The latest indictment against Donald Trump, for conspiring to overturn the results of the 2020 election in Georgia, includes charges once used to convict mob bosses like John Gotti and Carmine Persico.
District Attorney Fannie Willis announced that she was using Georgia's 'RICO' law to charge Trump and 18 alleged associates with participating in a vast conspiracy to keep him in power.
RICO— or the Racketeer Influenced and Corrupt Organizations Act—was originally created to help prosecutors dismantle organized crime groups from the top down.
The federal RICO Act was enacted in 1970 as a means of combating organized crime. The law made it possible for prosecutors to go after mafia bosses and not just low-level criminals who did the dirty work.
But it was not intended to be used only for organized crime. In 1989, the Supreme Court, in an opinion, stated that "the law had a wide scope and could include a series of criminal offenses, of different forms, in which a wide range of offenders could be involved". Several years after the passage of the federal law, various states passed their own versions of the RICO law. In short, the RICO law allows prosecutors to charge a number of individuals who commit separate crimes but have the same common goal.

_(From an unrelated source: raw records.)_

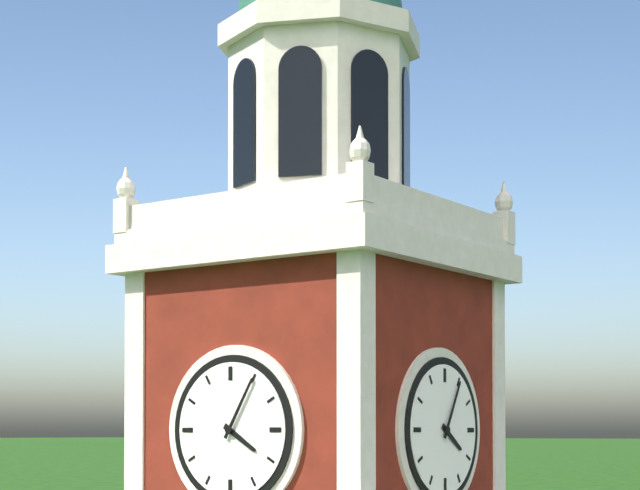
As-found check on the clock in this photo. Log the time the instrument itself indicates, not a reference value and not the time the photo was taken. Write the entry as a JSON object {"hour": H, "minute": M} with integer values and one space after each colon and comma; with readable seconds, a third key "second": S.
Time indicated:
{"hour": 4, "minute": 5}
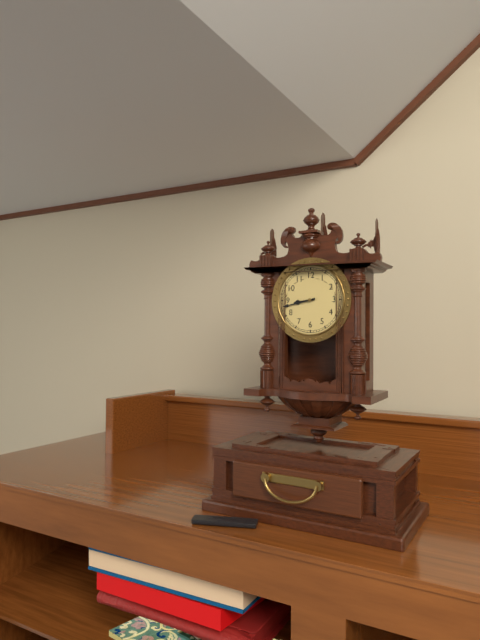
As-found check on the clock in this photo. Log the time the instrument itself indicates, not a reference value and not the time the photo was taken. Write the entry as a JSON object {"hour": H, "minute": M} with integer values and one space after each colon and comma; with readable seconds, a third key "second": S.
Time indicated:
{"hour": 8, "minute": 43}
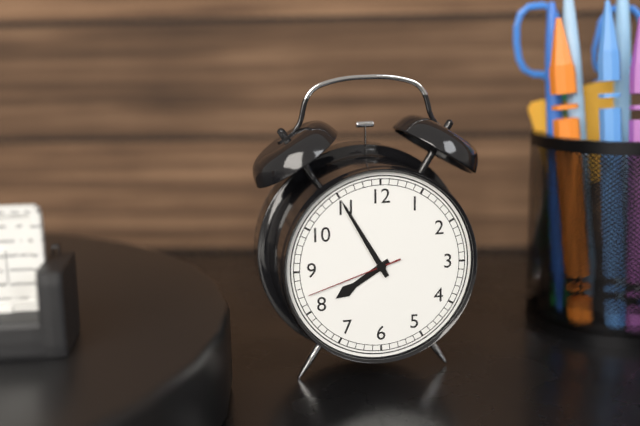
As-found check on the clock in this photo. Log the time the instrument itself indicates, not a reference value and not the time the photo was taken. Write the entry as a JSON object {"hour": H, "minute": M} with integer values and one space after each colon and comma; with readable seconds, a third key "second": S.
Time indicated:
{"hour": 7, "minute": 55, "second": 42}
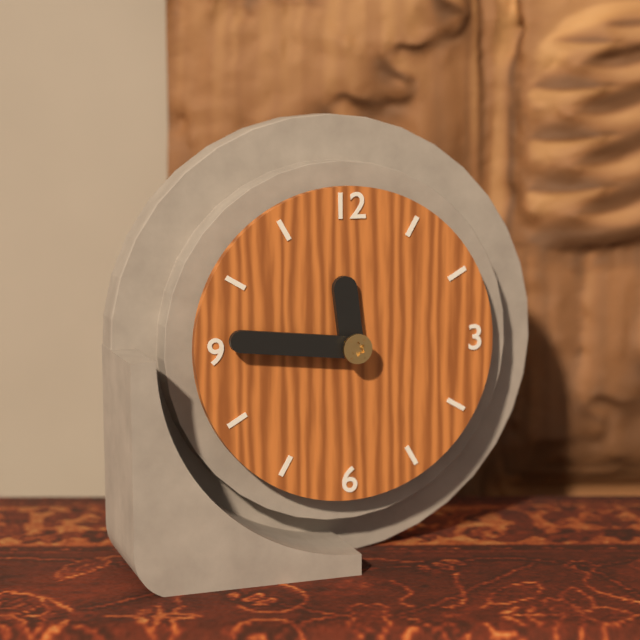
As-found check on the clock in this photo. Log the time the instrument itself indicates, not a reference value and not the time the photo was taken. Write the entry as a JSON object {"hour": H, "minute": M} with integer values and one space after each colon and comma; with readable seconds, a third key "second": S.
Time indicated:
{"hour": 11, "minute": 46}
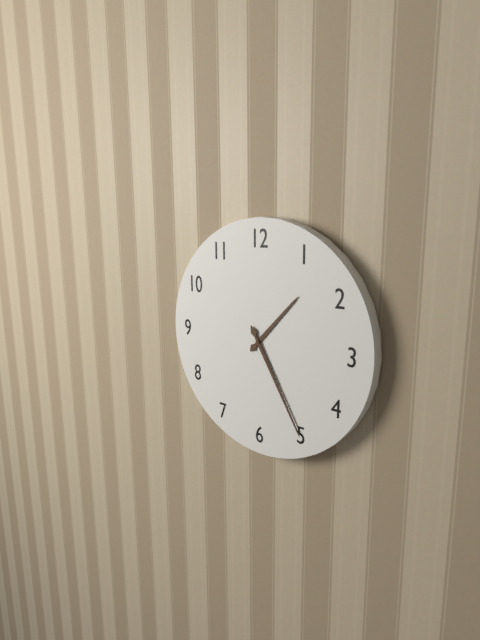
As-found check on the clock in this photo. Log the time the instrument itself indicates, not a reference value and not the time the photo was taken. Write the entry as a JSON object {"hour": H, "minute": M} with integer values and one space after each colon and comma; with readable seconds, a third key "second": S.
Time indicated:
{"hour": 1, "minute": 25}
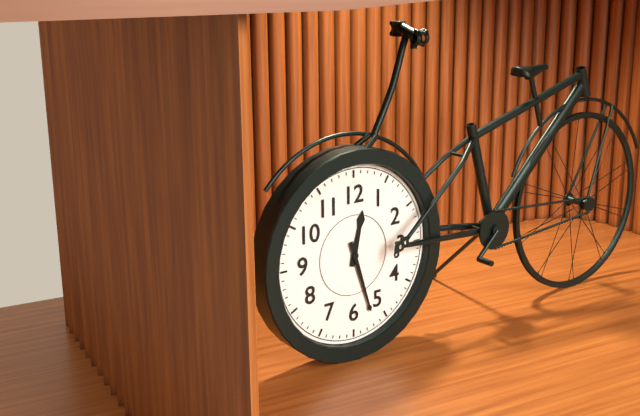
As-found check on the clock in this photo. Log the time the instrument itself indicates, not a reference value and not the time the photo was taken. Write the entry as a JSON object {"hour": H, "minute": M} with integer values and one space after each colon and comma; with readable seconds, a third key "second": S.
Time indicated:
{"hour": 12, "minute": 27}
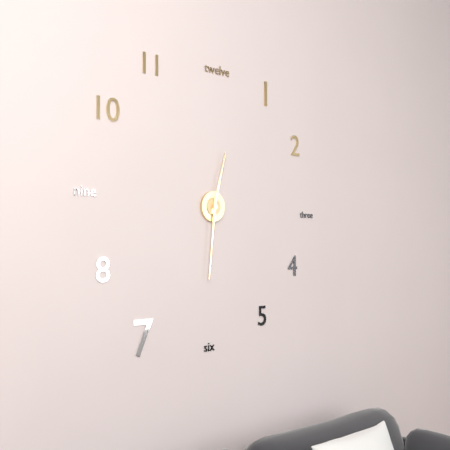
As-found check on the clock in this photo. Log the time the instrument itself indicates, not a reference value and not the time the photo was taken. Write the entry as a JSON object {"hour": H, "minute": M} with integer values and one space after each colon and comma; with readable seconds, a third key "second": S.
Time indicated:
{"hour": 12, "minute": 31}
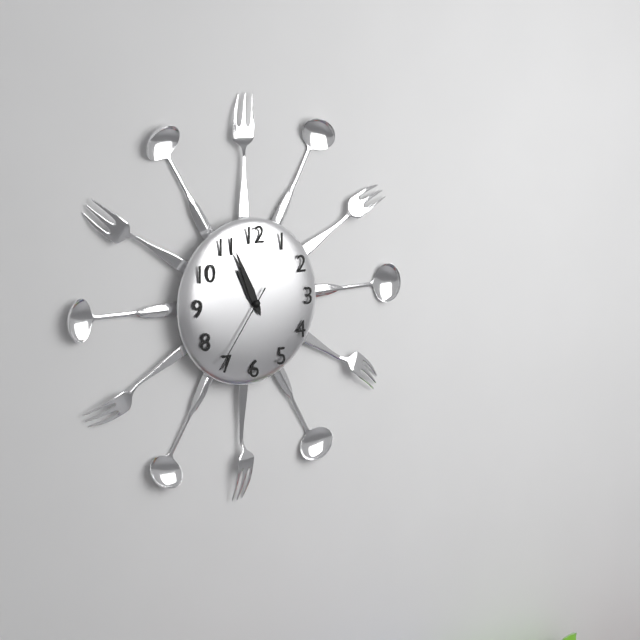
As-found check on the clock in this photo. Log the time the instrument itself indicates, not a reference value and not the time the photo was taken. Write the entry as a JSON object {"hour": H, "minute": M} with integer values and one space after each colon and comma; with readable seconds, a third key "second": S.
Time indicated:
{"hour": 10, "minute": 56, "second": 36}
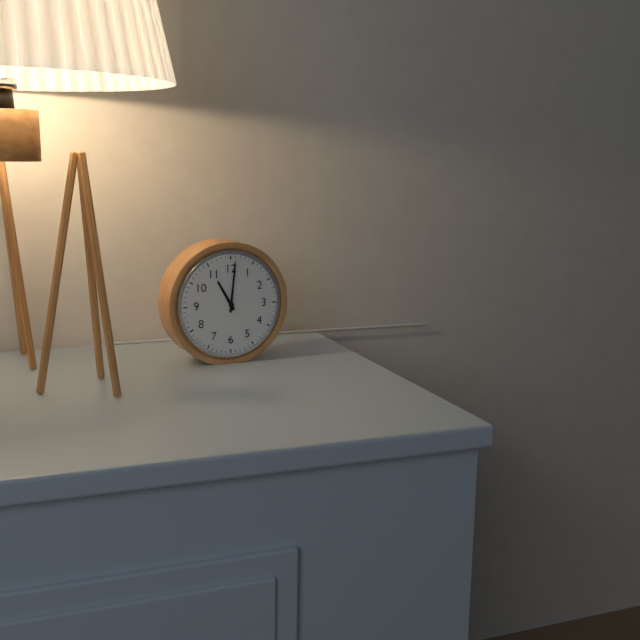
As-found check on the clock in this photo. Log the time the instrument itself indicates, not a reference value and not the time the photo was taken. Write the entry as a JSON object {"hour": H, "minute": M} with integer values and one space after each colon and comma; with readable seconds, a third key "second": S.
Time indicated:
{"hour": 11, "minute": 1}
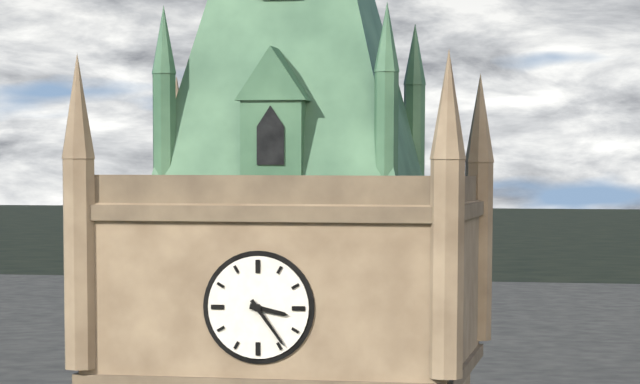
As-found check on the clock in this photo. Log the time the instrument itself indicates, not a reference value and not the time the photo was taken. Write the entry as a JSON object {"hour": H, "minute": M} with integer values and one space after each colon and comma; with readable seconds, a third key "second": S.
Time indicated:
{"hour": 3, "minute": 24}
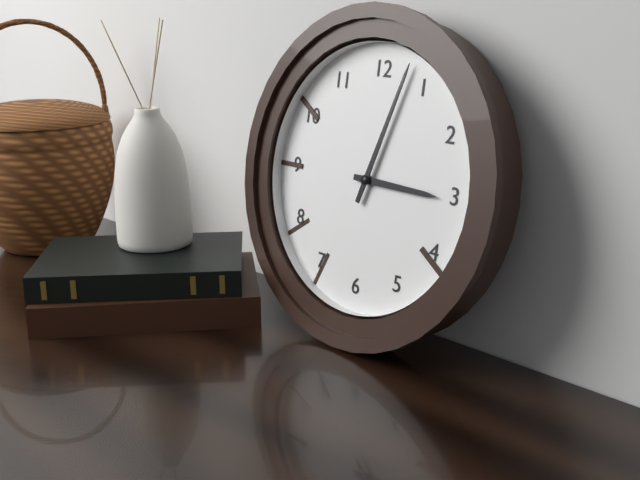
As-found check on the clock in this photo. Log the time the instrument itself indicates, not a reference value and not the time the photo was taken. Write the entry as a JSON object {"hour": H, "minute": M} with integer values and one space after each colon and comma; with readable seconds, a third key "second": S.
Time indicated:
{"hour": 3, "minute": 3}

Georgia's RICO law was enacted in 1980 and criminalizes participating in, creating, or maintaining control of an "organization" through "a series of organized criminal activities," or conspiring to do so. A criminal activity does not necessarily have to be successful in order to be prosecuted under the RICO Act.
The term "organization" can mean a single person, or a group of people, who have the same goal. "Organized crime" means committing, or intending to commit; soliciting, blackmailing, or threatening someone to commit one of the more than 30 crimes listed in the state's criminal code.
At least two criminal offenses must have been committed in order to meet the standard of "repeated organized criminal activity", or in other words, prosecutors must prove that an individual was involved in two or more criminal offences. as part of his activities in a criminal organization, to be tried under the RICO Act.
The Supreme Court, in its opinion on the federal "RICO" law, states that the charges must show continuity, that is, a series of criminal offenses have been committed over a long period of time, not just within a few weeks and months. But the Georgia Supreme Court has clarified that Georgia's RICO law contains no such time requirements.
Why the RICO Act
"I am a supporter of 'RICO'," said prosecutor Willis in August 2022, while announcing charges based on this law against more than 20 defendants as members of criminal gangs.
The prosecutor said jurors want to know all the facts surrounding an alleged crime, and RICO charges allow prosecutors to provide a complete picture of all illegal activity.
Pleading guilty to RICO charges carries severe penalties, which can be added to the penalties for lesser charges.
In Georgia, it carries prison terms of 5 to 20 years; a fine of $25,000, or three times the amount of the proceeds of the criminal activity, or both, imprisonment and a fine.
Challenges of using RICO law by the prosecution
Prokurori J. Tom Morgan përdori ligjin ‘RICO’ për të akuzuar një sherif të korruptuar në Qarkun DeKalb, ngjitur me qarkun Fulton. Një prej sfidave, thotë ai, është t’i shpjegosh jurisë se çfarë nënkupton ligji ‘RICO’ dhe si funksionon.
“Të gjithë e kuptojnë se ç’do të thotë një akuzë për vrasje, për përdhunim, ose për vjedhje. Por termi ‘RICO’ nuk është pjesë e fjalorit të përditshëm”, thotë ai. “Nuk është një akuzë që shihet në serialet televizivë për krimet”.
Përvoja e Prokurores Willis me ligjin ‘RICO’
Kur ishte Zv/Prokurore qarku në Fulton, ajo drejtoi hetimet dhe ngriti akuza bazuar në ligjin ‘RICO’ ndaj një grupi mësimdhënësish të sistemit publik në një skandal mashtrimi.
After a month-long trial, in April 2015, a jury found 11 former teachers guilty of organized crime for their role in a scheme to artificially inflate end-of-year standardized test scores. the state.
Since becoming chief district attorney in January 2021, she has filed several RICO charges against members of criminal gangs, including several popular rap singers.
Attorney John Floyd, a nationally recognized RICO legal expert based in Atlanta, Georgia, was one of Attorney Willis' assistants in the teachers' case. After opening the 2020 election investigation, she hired attorney Floyd as special counsel to assist her in the event that her office were to file RICO charges.